SCORE: Story Coherence and Retrieval Enhancement for AI Narratives
Qiang Yi, Yangfan He, Jianhui Wang, Xinyuan Song, ShiYao Qian, Xinhang Yuan, Yi Xin, Yijin Wang, Jingqun Tang, Yuchen Li, Junjiang Lin, Hongyang He, Zhen Tian, Tianxiang Xu, Keqin Li, Kuan Lu, Menghao Huo, Jiaqi Chen, Miao Zhang, Tianyu Shi, Jianyuan Ni
TL;DR
SCORE tackles the problem of long-form narrative coherence in AI-generated stories by introducing a retrieval-augmented framework that tracks key items and summarises episodes. It combines dynamic state tracking, context-aware summaries, and RAG with sentiment and similarity-based retrieval to detect and resolve continuity errors.
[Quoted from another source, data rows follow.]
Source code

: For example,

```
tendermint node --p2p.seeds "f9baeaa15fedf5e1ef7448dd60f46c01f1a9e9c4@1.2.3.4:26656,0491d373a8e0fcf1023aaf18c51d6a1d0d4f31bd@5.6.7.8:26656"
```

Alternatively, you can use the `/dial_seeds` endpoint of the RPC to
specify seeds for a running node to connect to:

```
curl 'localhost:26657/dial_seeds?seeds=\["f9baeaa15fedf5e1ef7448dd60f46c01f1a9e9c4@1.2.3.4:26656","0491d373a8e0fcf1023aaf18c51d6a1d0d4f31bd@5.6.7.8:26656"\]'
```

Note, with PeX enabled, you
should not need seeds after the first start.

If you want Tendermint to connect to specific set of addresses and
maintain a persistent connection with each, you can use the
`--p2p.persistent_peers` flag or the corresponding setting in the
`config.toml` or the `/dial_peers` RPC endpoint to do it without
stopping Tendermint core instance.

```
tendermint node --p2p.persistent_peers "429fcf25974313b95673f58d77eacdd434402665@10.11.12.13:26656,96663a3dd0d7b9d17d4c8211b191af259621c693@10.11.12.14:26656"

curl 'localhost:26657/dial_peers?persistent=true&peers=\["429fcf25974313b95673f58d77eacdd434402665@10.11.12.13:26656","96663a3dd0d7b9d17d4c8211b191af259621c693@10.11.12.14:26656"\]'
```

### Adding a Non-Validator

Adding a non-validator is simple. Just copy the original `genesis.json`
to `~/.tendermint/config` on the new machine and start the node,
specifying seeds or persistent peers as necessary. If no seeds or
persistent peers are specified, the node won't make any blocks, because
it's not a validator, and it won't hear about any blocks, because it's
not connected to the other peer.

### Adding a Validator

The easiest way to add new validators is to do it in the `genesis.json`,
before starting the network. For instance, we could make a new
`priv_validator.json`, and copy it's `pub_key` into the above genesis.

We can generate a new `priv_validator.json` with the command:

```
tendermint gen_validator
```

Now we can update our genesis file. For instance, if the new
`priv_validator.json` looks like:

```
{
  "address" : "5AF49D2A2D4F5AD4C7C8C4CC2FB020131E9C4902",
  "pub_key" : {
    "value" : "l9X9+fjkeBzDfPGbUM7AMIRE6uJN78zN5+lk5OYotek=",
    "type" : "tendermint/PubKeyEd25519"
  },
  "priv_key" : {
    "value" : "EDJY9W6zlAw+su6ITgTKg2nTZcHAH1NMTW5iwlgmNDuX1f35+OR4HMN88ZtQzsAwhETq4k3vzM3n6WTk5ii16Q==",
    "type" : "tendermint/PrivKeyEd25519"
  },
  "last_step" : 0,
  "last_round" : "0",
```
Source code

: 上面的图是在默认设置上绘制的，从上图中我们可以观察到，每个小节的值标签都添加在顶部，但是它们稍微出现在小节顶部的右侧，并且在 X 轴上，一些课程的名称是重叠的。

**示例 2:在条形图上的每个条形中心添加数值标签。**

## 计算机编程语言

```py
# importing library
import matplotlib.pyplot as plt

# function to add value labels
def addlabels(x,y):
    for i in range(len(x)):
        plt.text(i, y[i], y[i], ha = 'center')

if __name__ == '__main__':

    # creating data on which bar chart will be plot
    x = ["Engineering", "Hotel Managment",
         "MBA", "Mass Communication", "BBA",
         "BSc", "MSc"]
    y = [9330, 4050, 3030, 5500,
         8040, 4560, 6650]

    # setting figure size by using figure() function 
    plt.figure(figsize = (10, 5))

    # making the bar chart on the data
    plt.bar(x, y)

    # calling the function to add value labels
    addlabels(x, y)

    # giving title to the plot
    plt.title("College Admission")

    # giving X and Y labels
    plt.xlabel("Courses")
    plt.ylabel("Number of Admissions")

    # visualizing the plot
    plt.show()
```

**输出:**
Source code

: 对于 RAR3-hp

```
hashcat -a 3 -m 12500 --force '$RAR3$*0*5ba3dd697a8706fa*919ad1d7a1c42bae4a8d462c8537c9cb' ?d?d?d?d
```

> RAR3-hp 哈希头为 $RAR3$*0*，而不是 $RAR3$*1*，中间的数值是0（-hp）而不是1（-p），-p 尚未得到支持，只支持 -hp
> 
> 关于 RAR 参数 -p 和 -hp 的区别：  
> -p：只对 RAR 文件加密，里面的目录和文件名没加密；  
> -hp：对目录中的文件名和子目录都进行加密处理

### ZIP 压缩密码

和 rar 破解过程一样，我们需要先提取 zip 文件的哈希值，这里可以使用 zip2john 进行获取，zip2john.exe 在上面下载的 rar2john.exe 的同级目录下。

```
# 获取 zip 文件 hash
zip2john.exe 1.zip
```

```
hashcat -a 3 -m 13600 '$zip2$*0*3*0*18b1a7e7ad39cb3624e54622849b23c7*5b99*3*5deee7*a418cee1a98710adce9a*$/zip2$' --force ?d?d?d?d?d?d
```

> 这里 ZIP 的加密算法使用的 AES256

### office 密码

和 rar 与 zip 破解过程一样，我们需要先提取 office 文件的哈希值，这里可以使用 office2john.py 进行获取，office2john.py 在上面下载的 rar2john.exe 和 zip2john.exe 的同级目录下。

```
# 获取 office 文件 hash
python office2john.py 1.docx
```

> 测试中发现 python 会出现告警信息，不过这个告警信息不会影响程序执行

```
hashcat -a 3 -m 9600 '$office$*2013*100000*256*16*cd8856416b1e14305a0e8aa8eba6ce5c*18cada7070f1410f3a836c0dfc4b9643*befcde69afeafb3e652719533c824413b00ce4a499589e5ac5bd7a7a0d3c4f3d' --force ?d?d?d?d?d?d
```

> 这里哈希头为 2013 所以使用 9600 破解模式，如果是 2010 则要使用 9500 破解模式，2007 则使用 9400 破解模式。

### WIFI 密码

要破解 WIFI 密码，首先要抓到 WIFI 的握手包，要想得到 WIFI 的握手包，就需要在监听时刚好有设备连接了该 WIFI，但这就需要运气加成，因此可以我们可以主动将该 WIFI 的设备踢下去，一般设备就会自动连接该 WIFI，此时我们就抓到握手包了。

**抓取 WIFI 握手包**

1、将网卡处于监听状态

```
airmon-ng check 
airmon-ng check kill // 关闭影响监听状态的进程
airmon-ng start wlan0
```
Empirical results show significant improvements in coherence, consistency, and item continuity across multiple LLMs and genres, with ablations highlighting the importance of dynamic tracking and contextual summaries. The approach offers a scalable, multi-LLM compatible solution for refining AI narratives, though retrieval accuracy and efficiency remain areas for further work.
Abstract
Large Language Models (LLMs) can generate creative and engaging narratives from user-specified input, but maintaining coherence and emotional depth throughout these AI-generated stories remains a challenge. In this work, we propose SCORE, a framework for Story Coherence and Retrieval Enhancement, designed to detect and resolve narrative inconsistencies. By tracking key item statuses and generating episode summaries, SCORE uses a Retrieval-Augmented Generation (RAG) approach to identify related episodes and enhance the overall story structure. Experimental results from testing multiple LLM-generated stories demonstrate that SCORE significantly improves the consistency and stability of narrative coherence compared to baseline GPT models, providing a more robust method for evaluating and refining AI-generated narratives.